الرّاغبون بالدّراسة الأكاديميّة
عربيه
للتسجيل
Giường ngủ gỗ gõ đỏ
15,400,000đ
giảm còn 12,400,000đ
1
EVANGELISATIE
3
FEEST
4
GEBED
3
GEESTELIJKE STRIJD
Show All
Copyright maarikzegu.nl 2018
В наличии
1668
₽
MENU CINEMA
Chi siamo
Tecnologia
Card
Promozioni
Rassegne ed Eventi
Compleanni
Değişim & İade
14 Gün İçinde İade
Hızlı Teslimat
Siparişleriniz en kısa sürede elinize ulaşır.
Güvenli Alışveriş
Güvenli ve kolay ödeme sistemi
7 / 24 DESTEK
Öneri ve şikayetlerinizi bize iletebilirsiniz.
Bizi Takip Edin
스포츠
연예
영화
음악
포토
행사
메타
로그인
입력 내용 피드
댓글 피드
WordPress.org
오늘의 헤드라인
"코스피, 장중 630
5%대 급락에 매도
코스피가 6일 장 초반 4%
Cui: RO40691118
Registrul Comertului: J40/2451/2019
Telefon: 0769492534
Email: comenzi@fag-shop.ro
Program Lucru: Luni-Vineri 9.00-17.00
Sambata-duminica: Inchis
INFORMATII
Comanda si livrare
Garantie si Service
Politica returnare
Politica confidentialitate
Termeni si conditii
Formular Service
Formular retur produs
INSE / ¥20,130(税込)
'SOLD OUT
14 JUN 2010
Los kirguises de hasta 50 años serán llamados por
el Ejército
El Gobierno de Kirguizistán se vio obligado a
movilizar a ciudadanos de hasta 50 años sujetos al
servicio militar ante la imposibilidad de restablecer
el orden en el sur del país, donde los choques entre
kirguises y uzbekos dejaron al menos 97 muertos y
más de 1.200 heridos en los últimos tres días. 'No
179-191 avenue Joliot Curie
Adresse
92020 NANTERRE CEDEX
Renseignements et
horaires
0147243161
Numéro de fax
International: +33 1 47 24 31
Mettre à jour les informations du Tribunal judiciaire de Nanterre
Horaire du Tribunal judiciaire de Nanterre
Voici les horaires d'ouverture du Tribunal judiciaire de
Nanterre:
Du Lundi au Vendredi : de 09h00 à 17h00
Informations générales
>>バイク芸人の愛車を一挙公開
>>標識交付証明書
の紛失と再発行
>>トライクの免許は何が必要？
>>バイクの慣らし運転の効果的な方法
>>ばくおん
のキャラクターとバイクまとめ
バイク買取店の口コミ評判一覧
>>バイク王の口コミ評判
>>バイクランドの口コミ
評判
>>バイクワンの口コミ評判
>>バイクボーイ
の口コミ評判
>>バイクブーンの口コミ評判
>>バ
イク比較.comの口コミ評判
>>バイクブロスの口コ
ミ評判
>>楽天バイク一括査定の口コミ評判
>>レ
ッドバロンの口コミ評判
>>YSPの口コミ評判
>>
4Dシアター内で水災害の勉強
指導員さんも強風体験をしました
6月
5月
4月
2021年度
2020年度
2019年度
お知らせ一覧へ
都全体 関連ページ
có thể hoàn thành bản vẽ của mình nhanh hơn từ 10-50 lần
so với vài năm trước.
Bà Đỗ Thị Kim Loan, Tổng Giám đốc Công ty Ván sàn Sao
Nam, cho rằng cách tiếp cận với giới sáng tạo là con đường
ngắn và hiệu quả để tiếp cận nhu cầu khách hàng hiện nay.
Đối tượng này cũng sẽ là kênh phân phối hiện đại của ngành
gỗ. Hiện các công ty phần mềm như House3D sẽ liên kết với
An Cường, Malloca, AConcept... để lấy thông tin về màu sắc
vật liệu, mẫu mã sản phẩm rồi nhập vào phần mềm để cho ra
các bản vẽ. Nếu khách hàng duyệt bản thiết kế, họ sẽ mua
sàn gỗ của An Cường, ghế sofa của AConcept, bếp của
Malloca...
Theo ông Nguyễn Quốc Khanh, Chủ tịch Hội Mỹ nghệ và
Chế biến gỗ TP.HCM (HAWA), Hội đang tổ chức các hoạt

■ EXERCISE DIRECTIONS: Can you set down every line of the records above, keeping each one character for character?

■ SOLVED PROBLEM:
الرّاغبون بالدّراسة الأكاديميّة
عربيه
للتسجيل
Giường ngủ gỗ gõ đỏ
15,400,000đ
giảm còn 12,400,000đ
1
EVANGELISATIE
3
FEEST
4
GEBED
3
GEESTELIJKE STRIJD
Show All
Copyright maarikzegu.nl 2018
В наличии
1668
₽
MENU CINEMA
Chi siamo
Tecnologia
Card
Promozioni
Rassegne ed Eventi
Compleanni
Değişim & İade
14 Gün İçinde İade
Hızlı Teslimat
Siparişleriniz en kısa sürede elinize ulaşır.
Güvenli Alışveriş
Güvenli ve kolay ödeme sistemi
7 / 24 DESTEK
Öneri ve şikayetlerinizi bize iletebilirsiniz.
Bizi Takip Edin
스포츠
연예
영화
음악
포토
행사
메타
로그인
입력 내용 피드
댓글 피드
WordPress.org
오늘의 헤드라인
"코스피, 장중 630
5%대 급락에 매도
코스피가 6일 장 초반 4%
Cui: RO40691118
Registrul Comertului: J40/2451/2019
Telefon: 0769492534
Email: comenzi@fag-shop.ro
Program Lucru: Luni-Vineri 9.00-17.00
Sambata-duminica: Inchis
INFORMATII
Comanda si livrare
Garantie si Service
Politica returnare
Politica confidentialitate
Termeni si conditii
Formular Service
Formular retur produs
INSE / ¥20,130(税込)
'SOLD OUT
14 JUN 2010
Los kirguises de hasta 50 años serán llamados por
el Ejército
El Gobierno de Kirguizistán se vio obligado a
movilizar a ciudadanos de hasta 50 años sujetos al
servicio militar ante la imposibilidad de restablecer
el orden en el sur del país, donde los choques entre
kirguises y uzbekos dejaron al menos 97 muertos y
más de 1.200 heridos en los últimos tres días. 'No
179-191 avenue Joliot Curie
Adresse
92020 NANTERRE CEDEX
Renseignements et
horaires
0147243161
Numéro de fax
International: +33 1 47 24 31
Mettre à jour les informations du Tribunal judiciaire de Nanterre
Horaire du Tribunal judiciaire de Nanterre
Voici les horaires d'ouverture du Tribunal judiciaire de
Nanterre:
Du Lundi au Vendredi : de 09h00 à 17h00
Informations générales
>>バイク芸人の愛車を一挙公開
>>標識交付証明書
の紛失と再発行
>>トライクの免許は何が必要？
>>バイクの慣らし運転の効果的な方法
>>ばくおん
のキャラクターとバイクまとめ
バイク買取店の口コミ評判一覧
>>バイク王の口コミ評判
>>バイクランドの口コミ
評判
>>バイクワンの口コミ評判
>>バイクボーイ
の口コミ評判
>>バイクブーンの口コミ評判
>>バ
イク比較.comの口コミ評判
>>バイクブロスの口コ
ミ評判
>>楽天バイク一括査定の口コミ評判
>>レ
ッドバロンの口コミ評判
>>YSPの口コミ評判
>>
4Dシアター内で水災害の勉強
指導員さんも強風体験をしました
6月
5月
4月
2021年度
2020年度
2019年度
お知らせ一覧へ
都全体 関連ページ
có thể hoàn thành bản vẽ của mình nhanh hơn từ 10-50 lần
so với vài năm trước.
Bà Đỗ Thị Kim Loan, Tổng Giám đốc Công ty Ván sàn Sao
Nam, cho rằng cách tiếp cận với giới sáng tạo là con đường
ngắn và hiệu quả để tiếp cận nhu cầu khách hàng hiện nay.
Đối tượng này cũng sẽ là kênh phân phối hiện đại của ngành
gỗ. Hiện các công ty phần mềm như House3D sẽ liên kết với
An Cường, Malloca, AConcept... để lấy thông tin về màu sắc
vật liệu, mẫu mã sản phẩm rồi nhập vào phần mềm để cho ra
các bản vẽ. Nếu khách hàng duyệt bản thiết kế, họ sẽ mua
sàn gỗ của An Cường, ghế sofa của AConcept, bếp của
Malloca...
Theo ông Nguyễn Quốc Khanh, Chủ tịch Hội Mỹ nghệ và
Chế biến gỗ TP.HCM (HAWA), Hội đang tổ chức các hoạt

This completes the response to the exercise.